The following article looks at the early career of the writer-director-actor Woody Allen and traces his growing reliance on Jewish humor, which would reach its full expression later in his career. Reprinted with permission from American-Jewish Filmmakers: Traditions and Trends (University of Illinois Press).
Woody Allen's career represents a virtual case history in coming to terms with tradition, with the search for an appropriate personal model of artistic creation sifted through a set of circumstances characteristic of a large portion of American Jewry. His films participate in the stream of American-Jewish art and literature that uses the structure of the bildungsroman [a style of novel focusing on the main character's personal development] to examine the emerging, maturing self and its relation to the world. His films, further, rely heavily upon the classic characteristics of Jewish humor and target aspects of popular culture.
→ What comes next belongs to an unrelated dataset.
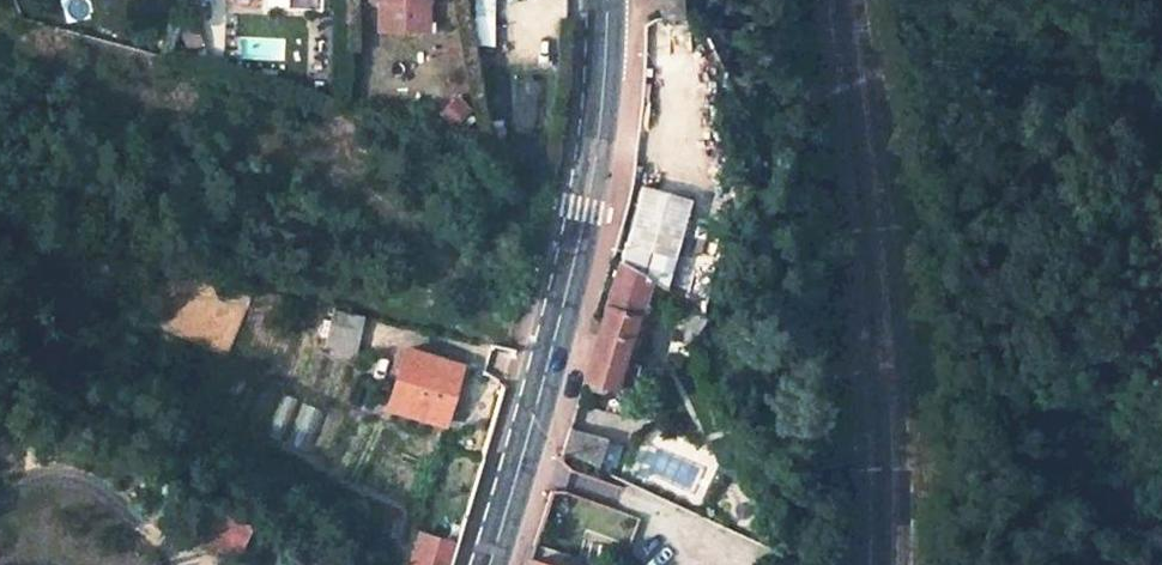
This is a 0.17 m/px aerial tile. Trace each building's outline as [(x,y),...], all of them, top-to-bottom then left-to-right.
[(321,12),(321,0),(264,0),(264,10),(321,12)] [(681,0),(661,0),(662,18),(682,17),(681,0)] [(675,255),(692,196),(641,182),(626,238),(675,255)] [(663,285),(666,286),(675,255),(626,238),(620,260),(649,276),(663,285)] [(585,376),(589,379),(590,387),(600,390),(610,384),(624,388),(647,318),(637,314),(649,276),(620,260),(618,266),(585,376)] [(652,319),(663,285),(649,276),(637,314),(647,318),(652,319)] [(332,309),(324,347),(354,354),(363,316),(332,309)] [(624,388),(630,390),(652,319),(647,318),(624,388)] [(405,349),(388,408),(443,427),(453,393),(445,390),(453,364),(405,349)] [(445,390),(453,393),(461,366),(453,364),(445,390)] [(564,448),(596,463),(604,436),(571,425),(564,448)] [(746,523),(757,509),(750,495),(735,493),(725,506),(731,521),(746,523)] [(188,536),(237,556),(250,526),(202,505),(188,536)]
Allen's cinema, however, participates little in the search for social justice, a point for which he has been criticized, most often by Jewish critics. Instead, he reaches beyond the moment for larger social and religious truths. In this respect, Allen's cinema draws as much on other traditions as on Jewish ones, particularly relying upon the tradition of European art cinema exemplified for Allen, as for most audiences, by Bergman and Fellini.
Cinema as Judaism
Allen archetypically represents the American-Jewish artist in his reproduction of the absent tradition of American-Jewish art: Judaism. In fact, Judaism is the structuring absence of his mature films; his cinema is a constant working out of this missing link, a continual search for a substitute for Judaism. Jewish artists often manifest this absence through the search for social justice or the participation in popular lifestyle trends.
For Allen, however, the cinema itself substitutes for Judaism. Although he began his film career by humorously parodying earlier films and film forms, his career has gradually explored the place of movies within a complete, meaningful life. This life will be lived in the predominant settings associated with American Jewry--urban America, often within the world of show business--but meaning will be derived from a search for the transcendent found in the movies.
Allen's search for traditions is also a matter of coming to terms with influences, many of which derive from Jewishness, although he borrows from other significant traditions as well. In addition to the tradition of European art cinema, he draws upon the tradition of American silent comedy, especially the works of Charlie Chaplin, Buster Keaton, and Harold Lloyd. In fact, Allen's cinema progresses precisely by the degree to which he gradually abandons the established physical traditions of comedy in favor of a metaphysical approach exemplified by Bergman and Fellini.